VII. Practitioner’s Checklist: Structuring a Premium Capital Increase
Based on our experience in advising both issuers and investors across dozens of technology financing transactions, the following sequence represents best practice for executing a premium capital increase:
- Valuation anchor. Commission or obtain a valuation opinion from an independent financial advisor. Define the methodology (DCF, market comparables, precedent transactions) and ensure it is defensible to minority shareholders and regulators.
- Articles of association review. Confirm whether the articles permit premium issuances (or require amendment).
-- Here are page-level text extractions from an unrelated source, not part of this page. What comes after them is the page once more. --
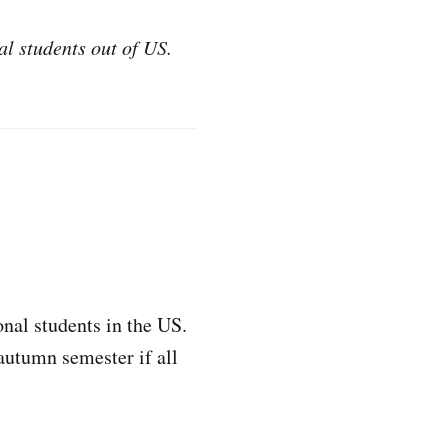
al students out of US.
nal students in the US.
 autumn semester if all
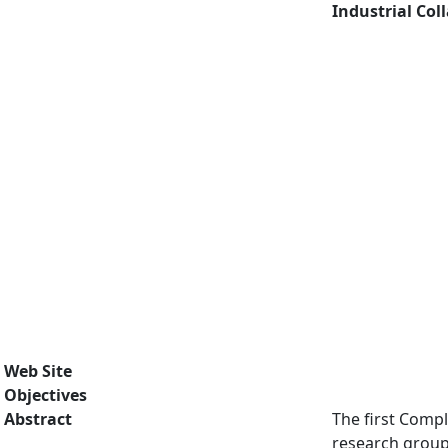
Industrial Col
Web Site
Objectives
Abstract
The first Compl
research group 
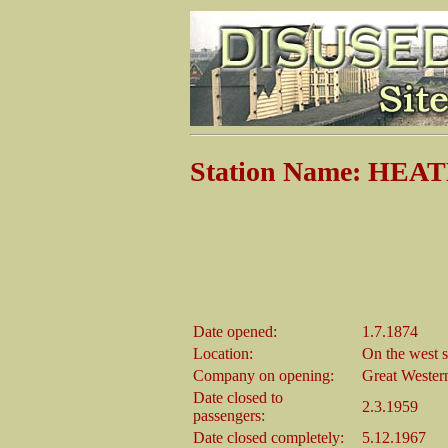
Station Name: HEA
Date opened:
1.7.1874
Location:
On the west s
Company on opening:
Great Wester
Date closed to
2.3.1959
passengers:
Date closed completely:
5.12.1967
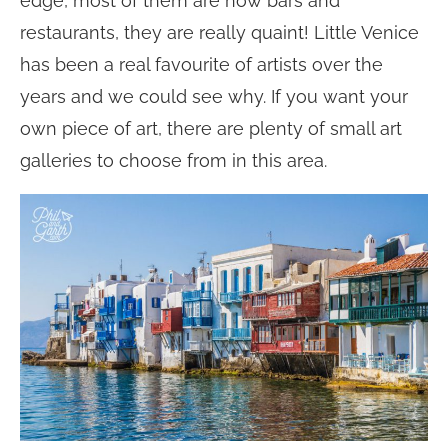
edge, most of them are now bars and
restaurants, they are really quaint! Little Venice
has been a real favourite of artists over the
years and we could see why. If you want your
own piece of art, there are plenty of small art
galleries to choose from in this area.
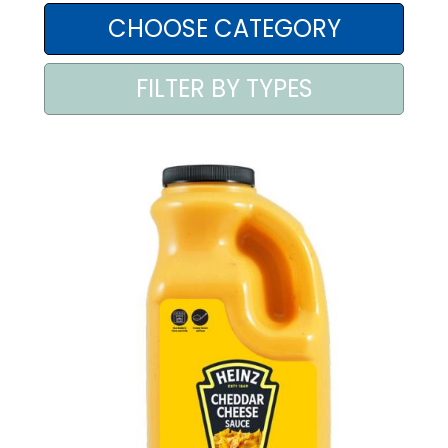
AREA AGENTI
If the authorized capital system is in use, verify that board-level authority expressly extends to premiums.
- Corporate resolution. Adopt a general assembly or board resolution (depending on the applicable system) authorizing the capital increase at the specified premium. Include pre-emption waiver provisions if required to admit a new investor.
- Board report. Prepare a detailed board report in compliance with TCC Article 461/2. Reference the valuation methodology, the premium calculation, and the intended use of the capital raised.
- Payment before registration. Ensure full premium payment is received and confirmed by bank letter prior to lodging the capital increase application with the trade registry.
- Registry filing and announcement. File the capital increase documents with the relevant trade registry. Upon registration, the board report is publicly announced via the Turkish Trade Registry Gazette.
- Post-closing documentation. Update the share register, issue new share certificates or dematerialized share records as applicable, and file required notifications with the Revenue Administration if the transaction triggers any reporting obligations.
- Shareholders’ agreement alignment. Ensure the shareholders’ agreement (or investment agreement) is updated to reflect the new capitalization table, any anti-dilution mechanics, governance rights of new investors, and the treatment of premium reserves in any future liquidation or exit scenario.
Conclusion
The share premium capital increase is, at its core, a legal instrument. But in the hands of skilled practitioners and sophisticated investors, it becomes something considerably more: a tool for aligning economic value with legal structure, preserving founder control, attracting institutional capital, and building a defensible equity narrative for the lifecycle of a technology venture.
Turkish commercial law provides a robust, if sometimes underutilized, framework for premium issuances. The companies and investors who master this framework gain a genuine competitive advantage: in capital efficiency, in governance precision, in regulatory credibility, and in the quality of the legal architecture underpinning their growth.
As practitioners, our role is to ensure that this framework is not merely technically complied with, but actively deployed as the strategic lever it was designed to be.